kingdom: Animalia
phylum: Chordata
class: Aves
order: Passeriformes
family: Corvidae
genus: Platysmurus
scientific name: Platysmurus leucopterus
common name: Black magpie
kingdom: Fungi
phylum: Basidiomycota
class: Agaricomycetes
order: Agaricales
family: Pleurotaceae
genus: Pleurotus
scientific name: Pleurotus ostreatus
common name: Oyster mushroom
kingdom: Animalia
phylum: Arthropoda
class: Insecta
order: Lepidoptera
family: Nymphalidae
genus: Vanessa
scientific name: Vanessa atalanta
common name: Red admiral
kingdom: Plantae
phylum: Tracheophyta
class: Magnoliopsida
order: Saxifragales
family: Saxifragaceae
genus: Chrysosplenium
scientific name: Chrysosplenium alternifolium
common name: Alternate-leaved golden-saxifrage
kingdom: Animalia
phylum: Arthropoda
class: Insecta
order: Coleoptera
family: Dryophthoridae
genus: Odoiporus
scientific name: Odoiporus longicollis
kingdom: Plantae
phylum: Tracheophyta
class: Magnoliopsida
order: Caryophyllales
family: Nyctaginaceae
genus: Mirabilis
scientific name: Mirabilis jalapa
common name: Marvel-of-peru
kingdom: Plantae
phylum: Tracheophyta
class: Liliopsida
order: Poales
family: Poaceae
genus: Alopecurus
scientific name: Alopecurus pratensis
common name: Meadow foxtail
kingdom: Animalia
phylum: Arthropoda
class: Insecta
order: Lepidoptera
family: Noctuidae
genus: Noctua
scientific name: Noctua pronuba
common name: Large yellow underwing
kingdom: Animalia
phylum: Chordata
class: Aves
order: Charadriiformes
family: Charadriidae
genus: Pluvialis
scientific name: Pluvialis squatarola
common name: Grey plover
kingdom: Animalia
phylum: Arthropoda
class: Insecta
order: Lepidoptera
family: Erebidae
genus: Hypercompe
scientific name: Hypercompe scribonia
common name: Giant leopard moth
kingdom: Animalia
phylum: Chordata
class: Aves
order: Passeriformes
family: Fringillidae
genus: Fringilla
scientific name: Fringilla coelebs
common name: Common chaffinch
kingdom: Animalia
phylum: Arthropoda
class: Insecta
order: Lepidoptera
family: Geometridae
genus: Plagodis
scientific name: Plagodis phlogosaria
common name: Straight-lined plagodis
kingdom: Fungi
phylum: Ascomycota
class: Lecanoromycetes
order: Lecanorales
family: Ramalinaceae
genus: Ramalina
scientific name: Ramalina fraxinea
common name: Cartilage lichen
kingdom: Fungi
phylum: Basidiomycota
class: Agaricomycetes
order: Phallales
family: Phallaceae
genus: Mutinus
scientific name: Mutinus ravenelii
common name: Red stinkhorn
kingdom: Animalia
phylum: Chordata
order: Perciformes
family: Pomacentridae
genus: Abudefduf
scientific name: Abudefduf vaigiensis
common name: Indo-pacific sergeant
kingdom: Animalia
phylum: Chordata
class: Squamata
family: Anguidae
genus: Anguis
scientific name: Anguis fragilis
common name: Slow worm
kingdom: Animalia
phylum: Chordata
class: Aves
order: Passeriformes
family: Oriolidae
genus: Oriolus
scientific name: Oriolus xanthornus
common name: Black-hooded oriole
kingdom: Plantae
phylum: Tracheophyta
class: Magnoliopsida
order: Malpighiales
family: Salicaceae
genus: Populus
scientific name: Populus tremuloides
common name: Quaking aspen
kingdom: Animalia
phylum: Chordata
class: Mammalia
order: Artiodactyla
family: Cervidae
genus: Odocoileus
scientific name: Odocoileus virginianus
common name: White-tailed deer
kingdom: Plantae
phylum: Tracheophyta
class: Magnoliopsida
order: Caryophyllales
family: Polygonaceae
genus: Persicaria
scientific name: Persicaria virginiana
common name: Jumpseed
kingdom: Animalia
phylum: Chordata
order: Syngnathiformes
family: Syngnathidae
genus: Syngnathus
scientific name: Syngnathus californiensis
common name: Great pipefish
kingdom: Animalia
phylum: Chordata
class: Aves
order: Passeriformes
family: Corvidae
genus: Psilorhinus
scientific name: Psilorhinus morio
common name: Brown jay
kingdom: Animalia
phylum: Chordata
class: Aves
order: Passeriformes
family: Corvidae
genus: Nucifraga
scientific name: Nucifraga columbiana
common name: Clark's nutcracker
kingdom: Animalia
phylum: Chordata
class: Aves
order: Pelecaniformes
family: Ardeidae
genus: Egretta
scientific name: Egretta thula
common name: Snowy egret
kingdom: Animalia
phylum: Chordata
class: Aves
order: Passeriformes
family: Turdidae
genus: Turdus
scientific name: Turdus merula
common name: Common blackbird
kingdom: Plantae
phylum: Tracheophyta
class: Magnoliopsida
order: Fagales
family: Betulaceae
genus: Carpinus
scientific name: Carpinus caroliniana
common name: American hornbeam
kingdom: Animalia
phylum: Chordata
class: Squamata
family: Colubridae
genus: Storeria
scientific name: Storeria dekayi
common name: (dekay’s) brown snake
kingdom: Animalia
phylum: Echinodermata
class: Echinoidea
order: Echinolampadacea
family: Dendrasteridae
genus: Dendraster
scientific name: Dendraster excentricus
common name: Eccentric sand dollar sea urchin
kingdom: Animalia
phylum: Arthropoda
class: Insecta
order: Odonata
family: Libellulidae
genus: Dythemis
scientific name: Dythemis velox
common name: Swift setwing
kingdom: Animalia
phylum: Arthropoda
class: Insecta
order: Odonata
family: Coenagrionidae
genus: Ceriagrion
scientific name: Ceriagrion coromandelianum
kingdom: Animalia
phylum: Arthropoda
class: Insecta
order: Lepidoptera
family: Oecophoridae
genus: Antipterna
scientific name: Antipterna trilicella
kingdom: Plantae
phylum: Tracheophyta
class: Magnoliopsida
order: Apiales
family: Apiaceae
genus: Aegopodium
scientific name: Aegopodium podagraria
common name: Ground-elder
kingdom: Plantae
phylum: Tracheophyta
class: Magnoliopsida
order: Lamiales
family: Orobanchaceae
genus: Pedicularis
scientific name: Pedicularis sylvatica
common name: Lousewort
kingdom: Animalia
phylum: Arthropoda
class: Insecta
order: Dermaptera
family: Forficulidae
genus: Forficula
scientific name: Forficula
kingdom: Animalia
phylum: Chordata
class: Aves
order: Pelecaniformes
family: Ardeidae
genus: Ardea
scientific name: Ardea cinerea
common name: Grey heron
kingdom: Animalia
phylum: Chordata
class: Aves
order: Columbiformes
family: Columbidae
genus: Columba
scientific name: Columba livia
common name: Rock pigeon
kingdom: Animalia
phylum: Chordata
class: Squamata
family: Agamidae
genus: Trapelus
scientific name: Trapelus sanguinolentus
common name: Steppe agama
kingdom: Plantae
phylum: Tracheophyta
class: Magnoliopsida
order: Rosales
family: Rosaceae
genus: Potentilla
=-=-=
# What this task involves
Reproduce the lines of the rows verbatim, from the line that contains "genus: Dendraster" through the last line of the rows, including both.

# Written solution
genus: Dendraster
scientific name: Dendraster excentricus
common name: Eccentric sand dollar sea urchin
kingdom: Animalia
phylum: Arthropoda
class: Insecta
order: Odonata
family: Libellulidae
genus: Dythemis
scientific name: Dythemis velox
common name: Swift setwing
kingdom: Animalia
phylum: Arthropoda
class: Insecta
order: Odonata
family: Coenagrionidae
genus: Ceriagrion
scientific name: Ceriagrion coromandelianum
kingdom: Animalia
phylum: Arthropoda
class: Insecta
order: Lepidoptera
family: Oecophoridae
genus: Antipterna
scientific name: Antipterna trilicella
kingdom: Plantae
phylum: Tracheophyta
class: Magnoliopsida
order: Apiales
family: Apiaceae
genus: Aegopodium
scientific name: Aegopodium podagraria
common name: Ground-elder
kingdom: Plantae
phylum: Tracheophyta
class: Magnoliopsida
order: Lamiales
family: Orobanchaceae
genus: Pedicularis
scientific name: Pedicularis sylvatica
common name: Lousewort
kingdom: Animalia
phylum: Arthropoda
class: Insecta
order: Dermaptera
family: Forficulidae
genus: Forficula
scientific name: Forficula
kingdom: Animalia
phylum: Chordata
class: Aves
order: Pelecaniformes
family: Ardeidae
genus: Ardea
scientific name: Ardea cinerea
common name: Grey heron
kingdom: Animalia
phylum: Chordata
class: Aves
order: Columbiformes
family: Columbidae
genus: Columba
scientific name: Columba livia
common name: Rock pigeon
kingdom: Animalia
phylum: Chordata
class: Squamata
family: Agamidae
genus: Trapelus
scientific name: Trapelus sanguinolentus
common name: Steppe agama
kingdom: Plantae
phylum: Tracheophyta
class: Magnoliopsida
order: Rosales
family: Rosaceae
genus: Potentilla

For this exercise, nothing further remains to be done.